** start of EXTRACT **
Breaking down the Dunbar number

In her New Yorker article, Maria Konnikova points out that the Dunbar number is actually a series of numbers. The best known, 150, is the number of people we call casual friends—the people we’d invite to a large party (in reality, it’s a range: 100 at the low end and 200 for the more social of us.). From there, based on interviews and survey data, Dunbar concluded that the number grows and declines according to roughly a “rule of three.” The next step down, 50, is the number of people we call close friends; you see them regularly. Then there’s the circle of 15, the friends that you can turn to for sympathy and can confide in. The most intimate Dunbar number, 5, is your close support group. These are your best friends and often family members.

Influence of social media

But what about social media, haven’t Facebook, Instagram and Twitter greatly expanded our social networks? It seems reasonable to ask if Dunbar’s number is still relevant and if social media might have chanced upon new cognitive potentials. That is a huge question, but here is what we know so far.  When researchers try to determine whether virtual networks increase our strong ties, they find that the essential Dunbar number,150, remains constant.

Bruno Gonçalves & colleagues at Indiana Univ. looked at whether Twitter has changed the number of relationships users can maintain over a six-month period. They found that, despite the relative ease of Twitter connections compared to face-to-face ones, the people they studied could only manage at most 100 to 200 stable connections. When Nicole Ellison at Michigan State questioned undergraduates about their Facebook use, she found that while their median number of Facebook friends was three hundred, they only counted an average of seventy-five as actual friends.
** end of EXTRACT **
STATED PROBLEM 1: Please retype the part of the passage on the Dunbar number that opens with the words containing "Influence of social" and closes with "number,150, remains constant.".
STATED PROBLEM 2: List every social media platform that the passage on the Dunbar number names.
The listing that comes next is separate material and not part of the passage on the Dunbar number.
** start of DATA EXTRACT **
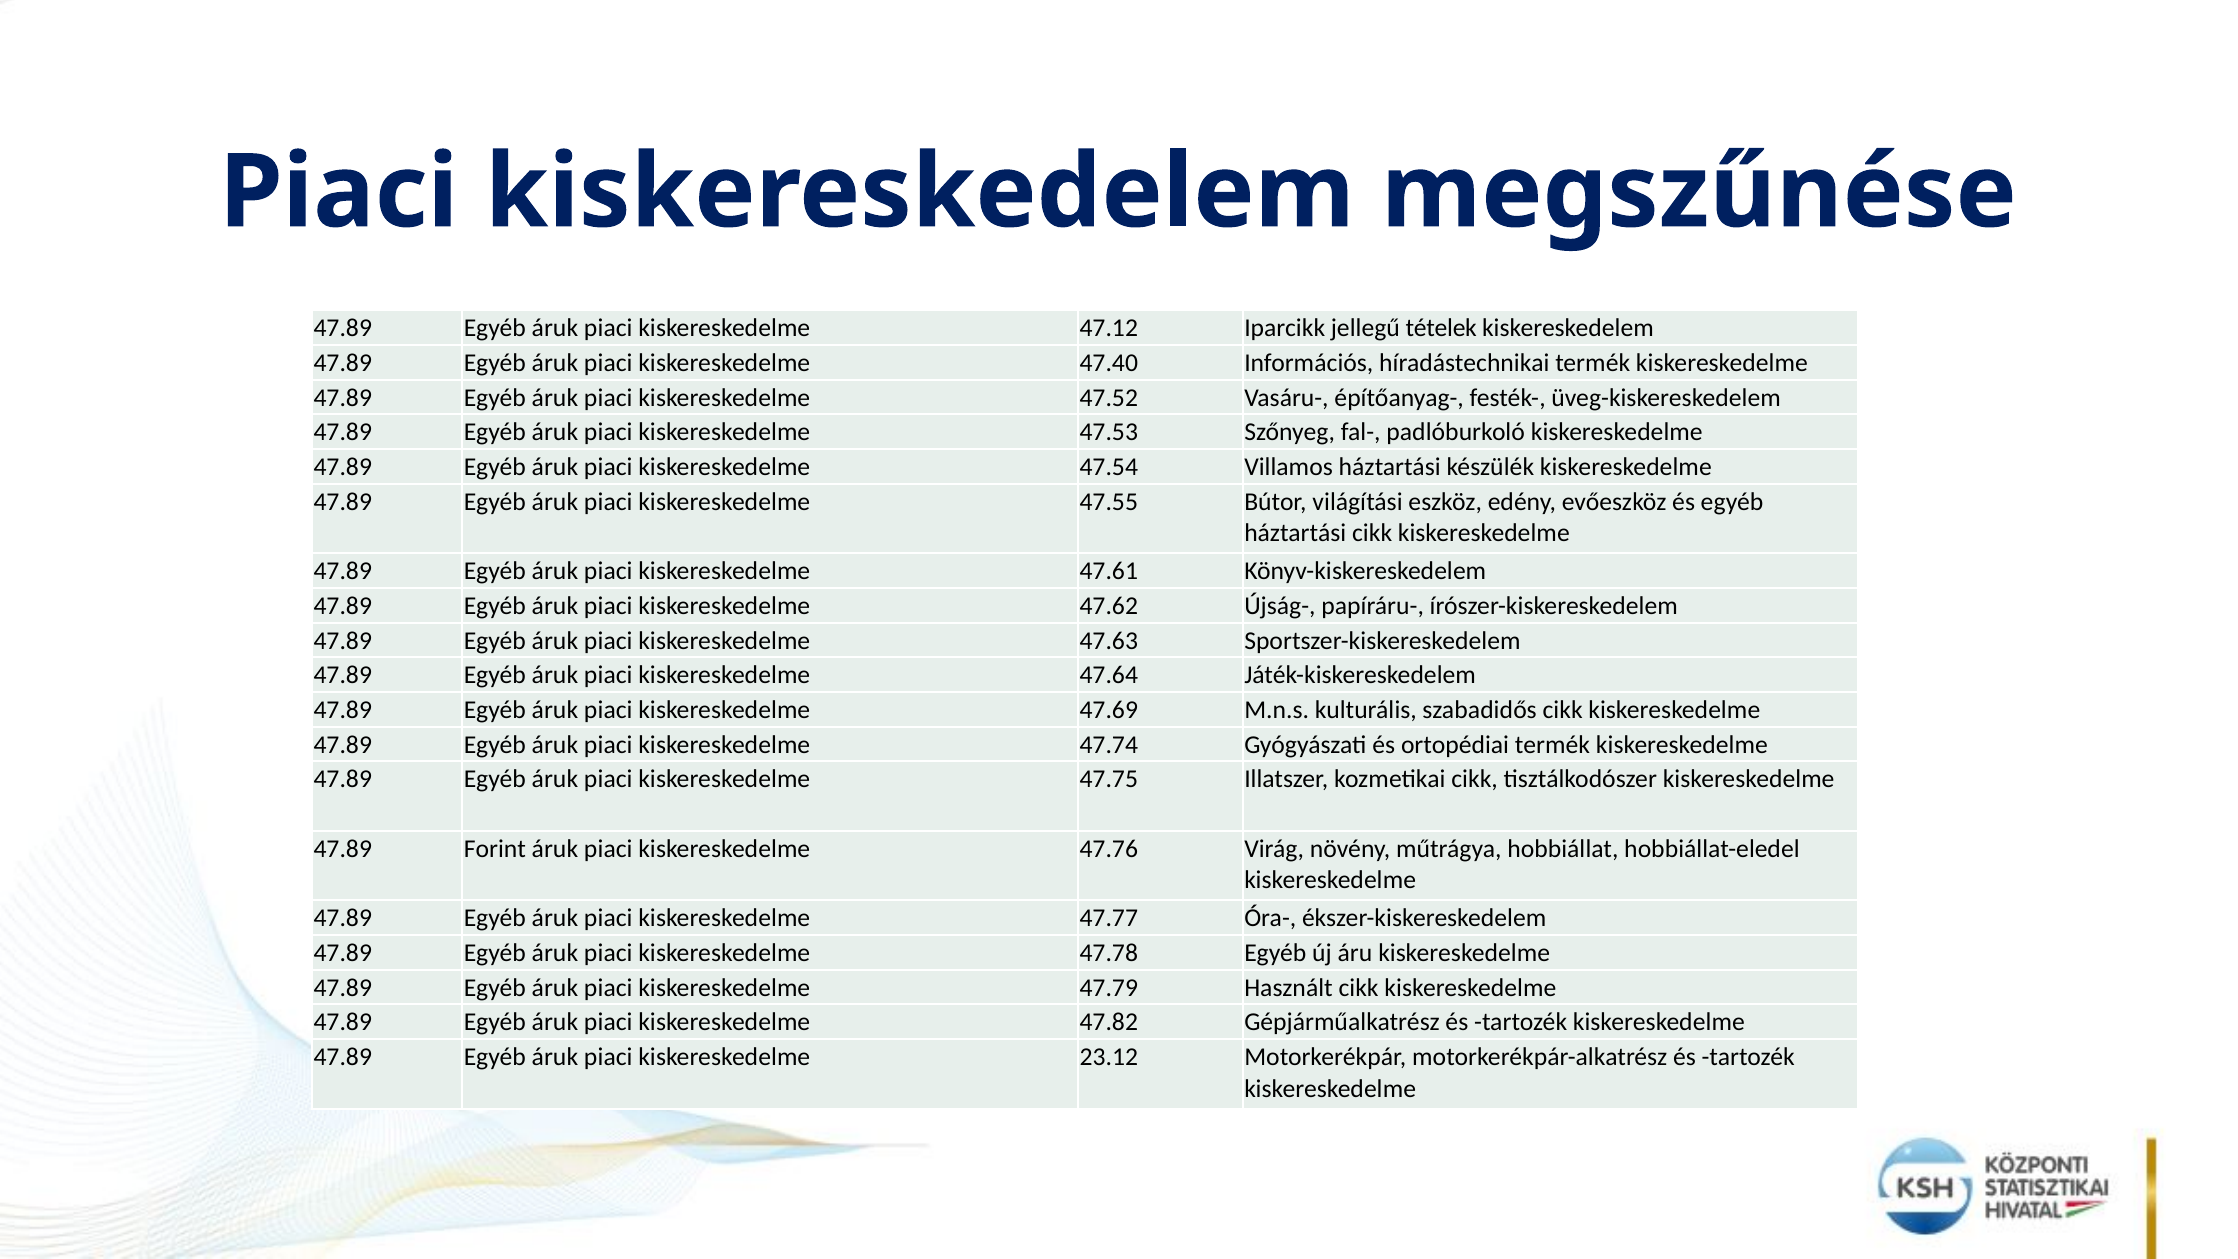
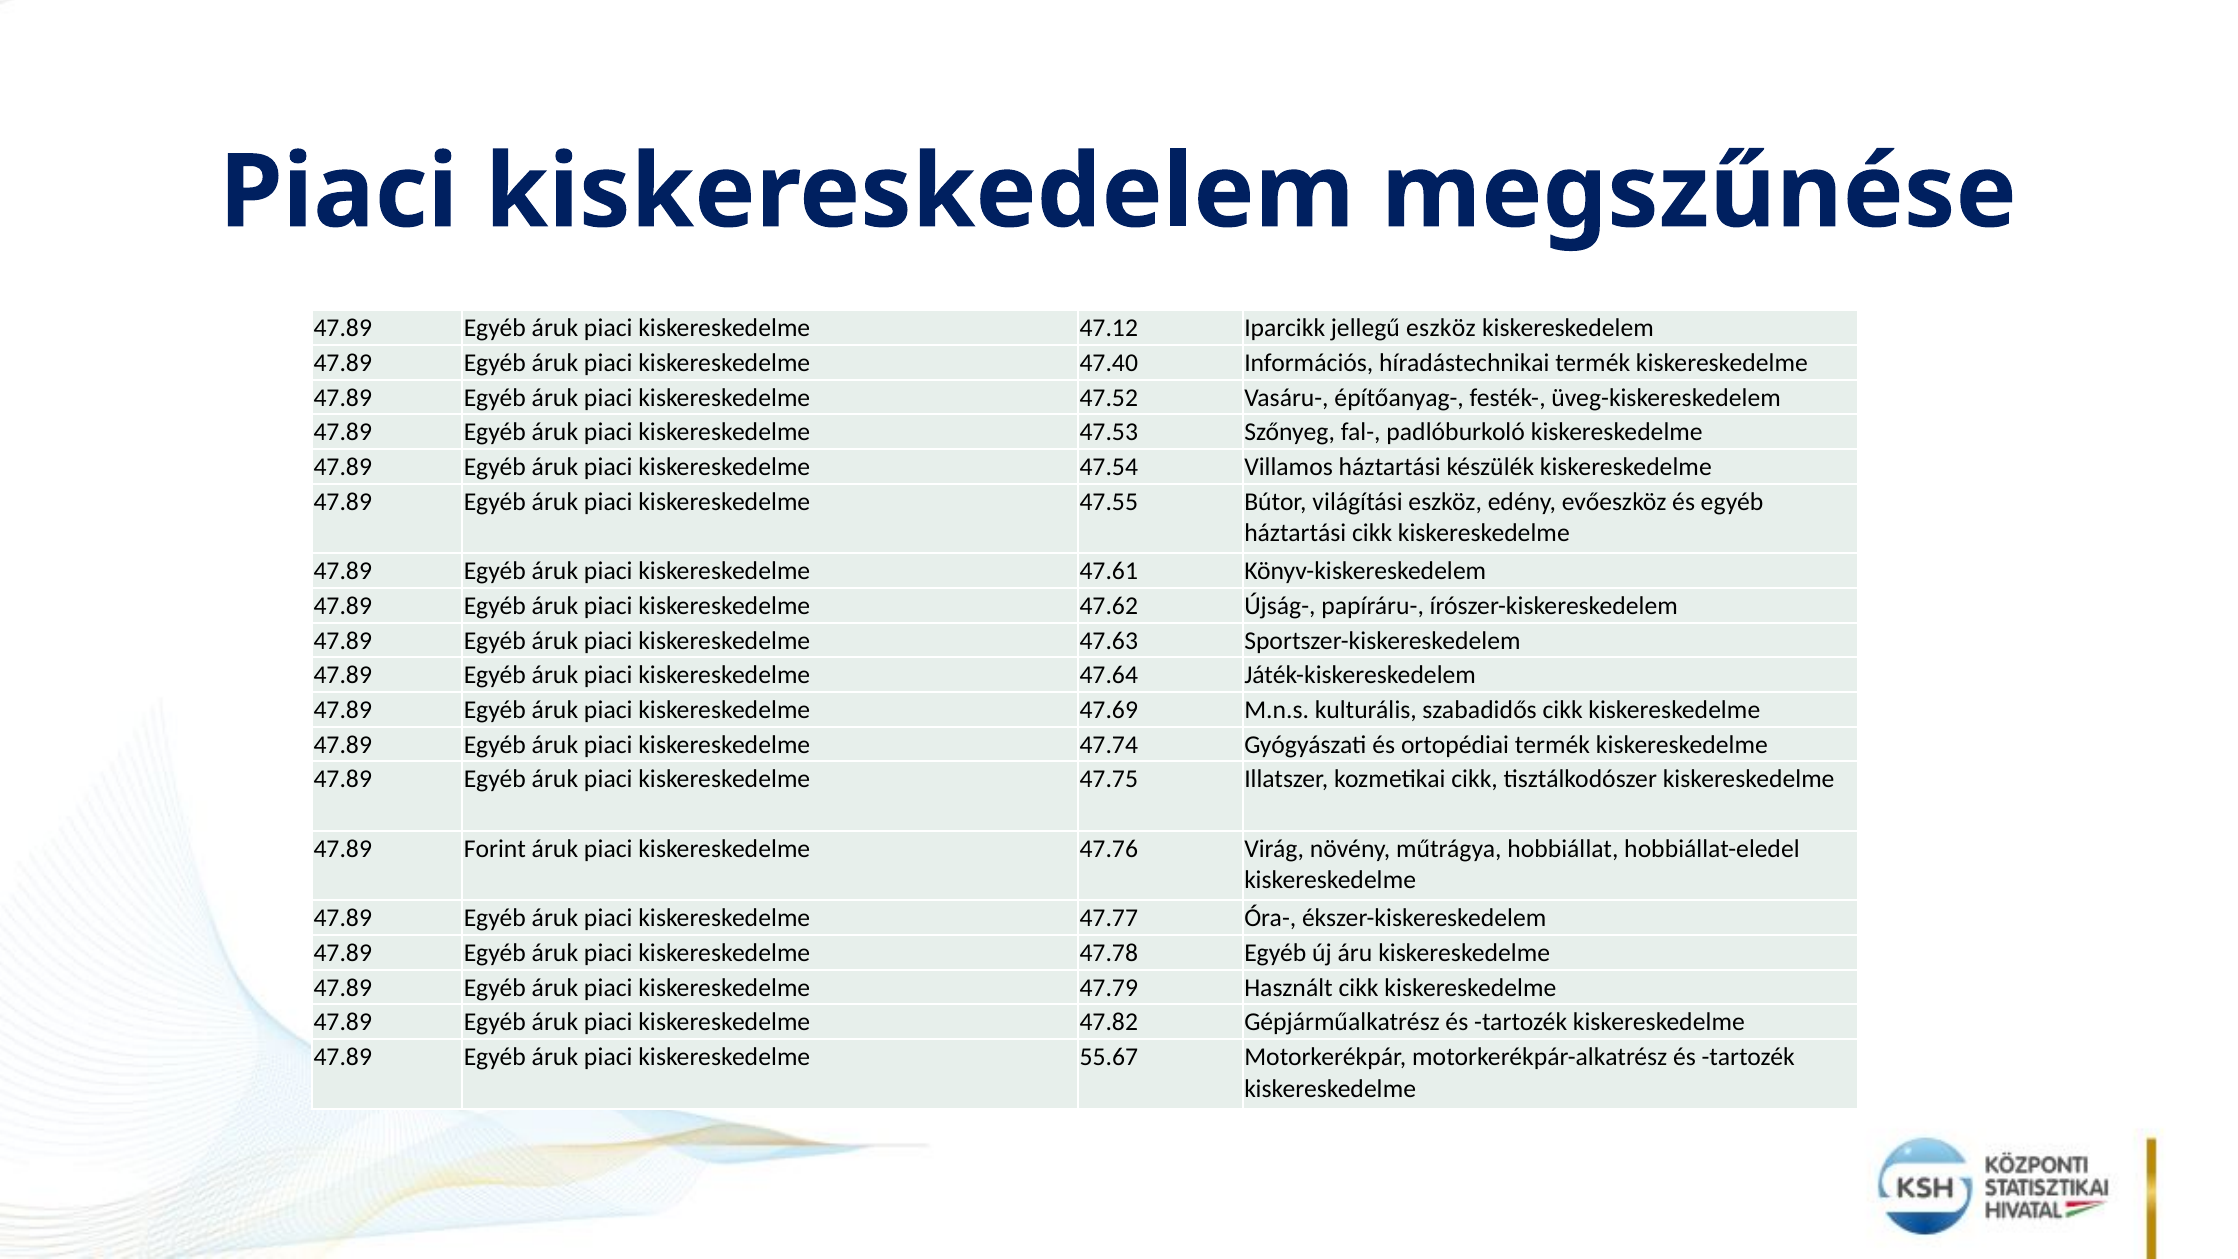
jellegű tételek: tételek -> eszköz
23.12: 23.12 -> 55.67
** end of DATA EXTRACT **
COMPLETE OUTPUT 1:
Influence of social media

But what about social media, haven’t Facebook, Instagram and Twitter greatly expanded our social networks? It seems reasonable to ask if Dunbar’s number is still relevant and if social media might have chanced upon new cognitive potentials. That is a huge question, but here is what we know so far.  When researchers try to determine whether virtual networks increase our strong ties, they find that the essential Dunbar number,150, remains constant.

COMPLETE OUTPUT 2: Facebook, Instagram, Twitter